→ **SHORT TASK**
Decide whether each statement agrees with the passage on colonization, answering yes or no and quoting the words from the passage that settle it. 1. Paul Cuffe carried thirty-eight people to Africa on his own ship in 1815. 2. Samuel Milroy's resolution asked Congress to colonize blacks in Africa. 3. Monrovia was named for James Monroe.

→ **TEXT PROVIDED**
The colonization movement began in 1816 as an antislavery response to the dilemma of what to do with free and freed Negroes. Southerners believed that it was dangerous and ill-advised for free blacks to remain in the slave states. But blacks also posed a problem in the free stales. Hoosier Robert Price summed up the North's general attitude: "We don't want them up North. . . . Let the curse stay in the south.''2 The only alternative some saw was gradual emancipation and colonization. In 1817 Samuel Milroy, a member of the Indiana General Assembly, introduced a resolution calling on Congress to colonize blacks in the Far West.3

The idea of colonization was by no means new. Shortly after the adoption of the Declaration of Independence, Thomas Jefferson and other prominent leaders of the Revolutionary era proposed colonization as a solution to the paradox of freedom and liberty in America. In 1815, Paul Cuffe, a wealthy free black from Massachusetts, took thirty-eight Negroes to Africa on his own vessel at an expense to himself of three or four thousand dollars.4



The same year that Milroy introduced his proposal to Indiana's General Assembly, the American Colonization Society was formed. Two years later a congressional act authorized President James Monroe "to send beyond the limits of the United States all captured negroes, and to appoint agents, residing on the coast of Africa to receive them.''5 The next year, at the annual meeting of the American Colonization Society, George Washington's nephew, Bushrod, urged that states organize colonization societies and that the states and the national government appropriate money to establish "a settlement on some part of the African coast, to which captives may be sent.''6 Within a few years colonizationists had purchased land and founded Liberia, whose capital--Monrovia--was named for James Monroe.

→ **EXTRACTED RECORDS**

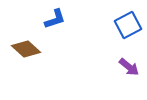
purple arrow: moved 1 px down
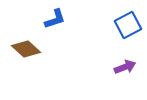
purple arrow: moved 4 px left; rotated 60 degrees counterclockwise
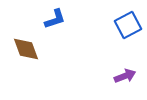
brown diamond: rotated 28 degrees clockwise
purple arrow: moved 9 px down
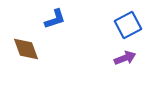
purple arrow: moved 18 px up
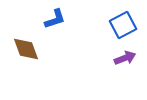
blue square: moved 5 px left
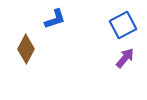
brown diamond: rotated 48 degrees clockwise
purple arrow: rotated 30 degrees counterclockwise
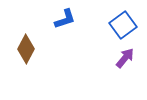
blue L-shape: moved 10 px right
blue square: rotated 8 degrees counterclockwise
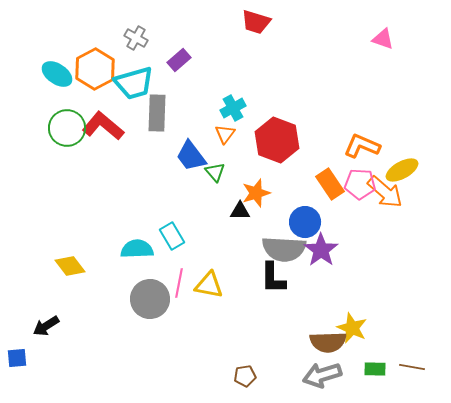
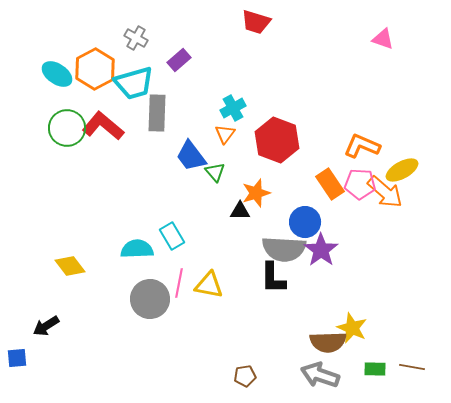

→ **RESULT FOR THIS EXERCISE**
1. Yes: "In 1815, Paul Cuffe, a wealthy free black from Massachusetts, took thirty-eight Negroes to Africa on his own vessel"
2. No: "introduced a resolution calling on Congress to colonize blacks in the Far West"
3. Yes: "whose capital--Monrovia--was named for James Monroe"